BEGIN SUPPLIED RECORDS

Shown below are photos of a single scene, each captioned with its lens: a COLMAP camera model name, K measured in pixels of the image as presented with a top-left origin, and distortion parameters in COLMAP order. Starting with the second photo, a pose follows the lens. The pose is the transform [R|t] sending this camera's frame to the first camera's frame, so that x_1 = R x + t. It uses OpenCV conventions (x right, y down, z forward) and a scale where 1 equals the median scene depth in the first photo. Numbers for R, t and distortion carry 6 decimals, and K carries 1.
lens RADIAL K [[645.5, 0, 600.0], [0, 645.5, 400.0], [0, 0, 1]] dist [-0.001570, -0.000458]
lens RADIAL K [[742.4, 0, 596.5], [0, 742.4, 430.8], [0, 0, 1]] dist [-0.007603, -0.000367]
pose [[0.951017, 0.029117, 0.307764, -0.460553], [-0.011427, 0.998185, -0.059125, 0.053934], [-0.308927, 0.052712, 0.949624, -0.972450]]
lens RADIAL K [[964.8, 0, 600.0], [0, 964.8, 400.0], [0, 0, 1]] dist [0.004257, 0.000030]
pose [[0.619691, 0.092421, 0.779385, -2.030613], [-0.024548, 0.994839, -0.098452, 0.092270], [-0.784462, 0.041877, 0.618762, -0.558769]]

END SUPPLIED RECORDS

Each entry should be reproduced in the output exactly.

Shown below are photos of a single scene, each captioned with its lens: a COLMAP camera model name, K measured in pixels of the image as presented with a top-left origin, and distortion parameters in COLMAP order. Starting with the second photo, a pose follows the lens. The pose is the transform [R|t] sending this camera's frame to the first camera's frame, so that x_1 = R x + t. It uses OpenCV conventions (x right, y down, z forward) and a scale where 1 equals the median scene depth in the first photo. Numbers for R, t and distortion carry 6 decimals, and K carries 1.
lens RADIAL K [[645.5, 0, 600.0], [0, 645.5, 400.0], [0, 0, 1]] dist [-0.001570, -0.000458]
lens RADIAL K [[742.4, 0, 596.5], [0, 742.4, 430.8], [0, 0, 1]] dist [-0.007603, -0.000367]
pose [[0.951017, 0.029117, 0.307764, -0.460553], [-0.011427, 0.998185, -0.059125, 0.053934], [-0.308927, 0.052712, 0.949624, -0.972450]]
lens RADIAL K [[964.8, 0, 600.0], [0, 964.8, 400.0], [0, 0, 1]] dist [0.004257, 0.000030]
pose [[0.619691, 0.092421, 0.779385, -2.030613], [-0.024548, 0.994839, -0.098452, 0.092270], [-0.784462, 0.041877, 0.618762, -0.558769]]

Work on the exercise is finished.